In particolare in questa sfera si colloca la FUCI (Federazione Universitaria Cattolica Italiana), la quale riunisce e mette in rete gruppi di studenti universitari cattolici di tutta Italia. Ciò che contraddistingue la Federazione, come dice il nome stesso, è la capacità di coniugare la fatica che accompagna la maturazione di una coscienza credente nell’attività dello studiare universitario, l’essere cristiani in una realtà ricca di diversità.
Fuci vuol dire approfondimento, condivisione della conoscenza, incontro tra impostazioni culturali differenti. Confrontarsi con studenti, che cercano come ognuno di noi un modo per interrogarsi, è aprire la mente e imparare a guardare il mondo anche da altri punti di vista. La Fuci in questo senso implica un mettersi in gioco nell’ambito di un gruppo: si tratta di impegnarsi per organizzare collaborando, quindi mettendo insieme le risorse di ognuno; Fuci è pertanto amicizia, cibo condiviso, notti interminabili a lavorare, a giocare e a scherzare, responsabilità, mille cose da fare e impegni da conciliare, viaggi in treno lunghissimi con troppi cambi per risparmiare qualche euro, posti belli da visitare.
Un ex fucino, raccontando la sua esperienza, diceva che la FUCI insegna il significato di essere «lievito nella massa», ossia cercare di apprendere uno stile fatto di approfondimento, riflessione, studio, ma anche piacere di stare insieme, divertimento e preghiera. Tutto questo “per onorare la nostra intelligenza”.

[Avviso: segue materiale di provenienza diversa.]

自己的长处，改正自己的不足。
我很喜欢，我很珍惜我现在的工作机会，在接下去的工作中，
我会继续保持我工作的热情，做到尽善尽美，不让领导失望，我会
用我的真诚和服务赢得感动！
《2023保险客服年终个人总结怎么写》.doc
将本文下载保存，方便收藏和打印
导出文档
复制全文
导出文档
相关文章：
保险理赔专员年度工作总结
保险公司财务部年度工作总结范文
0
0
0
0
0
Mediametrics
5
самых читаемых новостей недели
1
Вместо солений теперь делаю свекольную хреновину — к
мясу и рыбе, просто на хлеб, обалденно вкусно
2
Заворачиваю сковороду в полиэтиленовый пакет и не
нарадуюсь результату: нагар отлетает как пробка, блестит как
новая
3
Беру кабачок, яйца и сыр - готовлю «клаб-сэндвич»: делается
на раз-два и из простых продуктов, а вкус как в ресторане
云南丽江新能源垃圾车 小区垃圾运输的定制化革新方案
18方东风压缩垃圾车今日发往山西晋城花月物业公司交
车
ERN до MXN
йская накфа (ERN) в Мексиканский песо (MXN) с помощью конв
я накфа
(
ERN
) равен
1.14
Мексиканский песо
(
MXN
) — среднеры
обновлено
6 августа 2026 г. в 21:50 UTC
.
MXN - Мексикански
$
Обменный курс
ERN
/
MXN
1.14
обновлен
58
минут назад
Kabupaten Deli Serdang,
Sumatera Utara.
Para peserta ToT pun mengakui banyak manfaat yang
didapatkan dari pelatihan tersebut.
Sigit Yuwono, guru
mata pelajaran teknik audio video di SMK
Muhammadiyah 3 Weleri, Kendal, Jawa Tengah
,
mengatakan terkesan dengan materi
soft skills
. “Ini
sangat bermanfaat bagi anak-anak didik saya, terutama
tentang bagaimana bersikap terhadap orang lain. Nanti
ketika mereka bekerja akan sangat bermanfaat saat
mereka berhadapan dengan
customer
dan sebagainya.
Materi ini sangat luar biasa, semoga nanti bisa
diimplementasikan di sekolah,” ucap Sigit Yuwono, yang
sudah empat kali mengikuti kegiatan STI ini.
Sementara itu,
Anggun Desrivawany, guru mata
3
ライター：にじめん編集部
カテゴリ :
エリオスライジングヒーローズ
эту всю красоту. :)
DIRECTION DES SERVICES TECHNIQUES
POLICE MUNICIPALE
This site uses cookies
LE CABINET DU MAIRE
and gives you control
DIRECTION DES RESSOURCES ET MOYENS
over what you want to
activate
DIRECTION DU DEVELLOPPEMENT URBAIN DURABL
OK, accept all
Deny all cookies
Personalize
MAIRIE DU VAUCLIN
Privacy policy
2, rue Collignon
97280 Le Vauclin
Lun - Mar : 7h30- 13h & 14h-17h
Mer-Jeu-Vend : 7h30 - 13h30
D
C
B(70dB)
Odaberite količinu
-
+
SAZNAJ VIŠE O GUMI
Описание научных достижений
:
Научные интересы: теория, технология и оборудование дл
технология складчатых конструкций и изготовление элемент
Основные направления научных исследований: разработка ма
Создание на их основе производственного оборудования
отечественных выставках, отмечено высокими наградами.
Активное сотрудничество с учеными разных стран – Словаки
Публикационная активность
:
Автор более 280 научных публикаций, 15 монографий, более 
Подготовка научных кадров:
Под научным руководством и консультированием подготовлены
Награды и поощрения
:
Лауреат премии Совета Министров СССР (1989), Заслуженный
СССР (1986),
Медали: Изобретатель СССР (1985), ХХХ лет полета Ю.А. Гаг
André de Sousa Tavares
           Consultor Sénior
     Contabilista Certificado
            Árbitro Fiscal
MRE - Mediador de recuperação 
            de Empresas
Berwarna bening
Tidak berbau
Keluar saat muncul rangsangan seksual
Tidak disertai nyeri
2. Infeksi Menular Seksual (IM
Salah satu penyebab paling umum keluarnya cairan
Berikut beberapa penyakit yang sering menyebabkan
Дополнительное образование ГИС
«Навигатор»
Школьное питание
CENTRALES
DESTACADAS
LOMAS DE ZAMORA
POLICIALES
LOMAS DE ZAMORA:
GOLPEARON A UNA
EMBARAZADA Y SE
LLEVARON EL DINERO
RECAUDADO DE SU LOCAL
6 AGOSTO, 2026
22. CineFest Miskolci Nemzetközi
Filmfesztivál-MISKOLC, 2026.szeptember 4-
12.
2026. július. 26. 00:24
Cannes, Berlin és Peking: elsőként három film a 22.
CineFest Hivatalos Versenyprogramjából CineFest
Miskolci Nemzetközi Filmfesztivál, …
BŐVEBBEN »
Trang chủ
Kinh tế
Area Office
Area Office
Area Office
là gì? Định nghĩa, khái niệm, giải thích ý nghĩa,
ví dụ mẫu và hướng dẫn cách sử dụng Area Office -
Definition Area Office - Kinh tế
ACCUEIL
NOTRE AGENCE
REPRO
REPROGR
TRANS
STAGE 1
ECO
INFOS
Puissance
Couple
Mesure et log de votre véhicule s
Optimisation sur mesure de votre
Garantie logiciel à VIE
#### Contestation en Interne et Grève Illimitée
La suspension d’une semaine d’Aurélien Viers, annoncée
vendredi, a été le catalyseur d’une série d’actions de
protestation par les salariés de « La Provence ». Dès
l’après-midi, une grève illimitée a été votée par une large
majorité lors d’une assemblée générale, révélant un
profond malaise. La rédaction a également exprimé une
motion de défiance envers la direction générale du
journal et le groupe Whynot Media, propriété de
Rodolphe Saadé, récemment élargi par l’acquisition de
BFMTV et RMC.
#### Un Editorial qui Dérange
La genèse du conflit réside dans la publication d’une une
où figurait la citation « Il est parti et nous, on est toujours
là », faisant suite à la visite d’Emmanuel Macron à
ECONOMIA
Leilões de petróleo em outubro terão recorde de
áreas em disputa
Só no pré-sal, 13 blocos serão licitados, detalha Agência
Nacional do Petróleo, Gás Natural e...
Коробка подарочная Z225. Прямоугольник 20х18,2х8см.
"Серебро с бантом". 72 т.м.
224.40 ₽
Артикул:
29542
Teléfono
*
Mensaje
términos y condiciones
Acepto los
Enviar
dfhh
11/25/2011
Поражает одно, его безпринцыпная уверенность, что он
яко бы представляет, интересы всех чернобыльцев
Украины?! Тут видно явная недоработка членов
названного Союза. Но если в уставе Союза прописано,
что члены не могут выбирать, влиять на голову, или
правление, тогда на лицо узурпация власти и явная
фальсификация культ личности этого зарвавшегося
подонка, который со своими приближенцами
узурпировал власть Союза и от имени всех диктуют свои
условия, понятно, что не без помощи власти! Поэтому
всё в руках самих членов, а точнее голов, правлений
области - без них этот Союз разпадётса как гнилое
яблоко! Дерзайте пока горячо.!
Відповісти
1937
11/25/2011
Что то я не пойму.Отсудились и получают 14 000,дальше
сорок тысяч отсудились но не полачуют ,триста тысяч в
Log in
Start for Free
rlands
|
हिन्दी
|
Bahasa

Seguendo le parole di Papa Paolo VI, in un discorso alla Federazione del settembre 1963, l’essere parte di una tale realtà per uno studente implica il “non essere chiuso in sé stesso e sequestrato dal campo culturale e sociale in cui si svolge la propria vita, ma essere comprensivo, accogliente” pronto a vivere un cammino di crescita umana, spirituale e culturale.
* Rispettivamente, 3° anno Medicina e 3° anno Giurisprudenza.